The witness recalled some boys were whacked on the hands as many as 50 times a day in front of their class, and the worst he saw for harsh discipline at the orphanage was in the period 1946-50.

He also said at night the boys would be whacked on the backside by a Brother or a watchman to get them to get up and go to the toilet.

As he had done with another witness who claimed he reported incidents of sexual abuse to the orphanage-adjacent parish priest in confession, Blom got the witness to concede confession is a sacred and secret process.

The witness had told the court last week he reported three incidents of sexual abuse — two involving an orphanage worker and one involving Brother John Evangelist Murphy — to the priest during confession because he felt guilty for being part of a mortal sin.

Blom spent much of the morning sifting through the man’s military records, pointing out factors that led to him not getting further promotion, including hearing difficulties and an easy come, easy go attitude.

But Blom also noted the man had positive comments on his record and was allowed to continue for a few years in the military beyond retirement age in an era (late 1980s to early 1990s) when others in their 40s were being urged to go.

The witness, who like the other three former residents cannot be identified due to a publication ban, said if he waited a few more years, he would have been the longest-serving corporal in Canadian Armed Forces history.

Last week, the man had detailed to Budden some drinking and discipline incidents that he attributed to a chip on his shoulder during his early years in the military. He said he felt they were caused by abuse at Mount Cashel, and that curtailed his achieving a higher rank.
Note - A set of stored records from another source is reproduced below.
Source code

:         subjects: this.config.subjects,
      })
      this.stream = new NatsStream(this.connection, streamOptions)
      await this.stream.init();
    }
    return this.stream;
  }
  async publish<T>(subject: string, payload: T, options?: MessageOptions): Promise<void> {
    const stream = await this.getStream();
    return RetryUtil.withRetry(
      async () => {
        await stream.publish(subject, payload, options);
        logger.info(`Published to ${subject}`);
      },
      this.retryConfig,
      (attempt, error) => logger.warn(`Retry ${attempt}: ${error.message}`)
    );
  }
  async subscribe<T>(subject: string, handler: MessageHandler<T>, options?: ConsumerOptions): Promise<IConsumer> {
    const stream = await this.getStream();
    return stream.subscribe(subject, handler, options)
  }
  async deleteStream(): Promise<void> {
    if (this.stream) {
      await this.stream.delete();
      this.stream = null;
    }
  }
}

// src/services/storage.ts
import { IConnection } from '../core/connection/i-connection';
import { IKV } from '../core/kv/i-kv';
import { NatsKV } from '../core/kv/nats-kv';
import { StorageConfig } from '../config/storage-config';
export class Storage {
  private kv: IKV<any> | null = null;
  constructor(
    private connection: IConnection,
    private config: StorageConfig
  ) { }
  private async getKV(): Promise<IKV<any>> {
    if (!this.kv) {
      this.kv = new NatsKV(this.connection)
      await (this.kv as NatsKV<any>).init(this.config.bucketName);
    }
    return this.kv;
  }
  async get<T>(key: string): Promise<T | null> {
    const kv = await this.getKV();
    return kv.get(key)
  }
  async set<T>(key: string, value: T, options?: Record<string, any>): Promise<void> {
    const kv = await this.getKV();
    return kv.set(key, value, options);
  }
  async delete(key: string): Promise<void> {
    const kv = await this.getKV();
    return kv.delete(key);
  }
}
But the witness conceded to Blom Monday that members of the military in general modelled themselves in that era — around the 1950s-’70s — as  being hard-working, hard-drinking and hard-fighting.

When Blom asked  him about leaving Mount Cashel that long-ago Boxing Day, the witness said there was uncertainty, but also relief.

He said he was indeed angry while at the orphanage.

“My sense of powerlessness, the situation I was in, always being hungry, always being picked on, being scared, intimidated,” he said.

He allowed there was also bullying going on and boys had to band together in groups to protect themselves.

After leaving Mount Cashel, he lived for a time with his mother in slums where St. John’s City Hall is now — a living situation he conceded to Blom was a “hellhole.”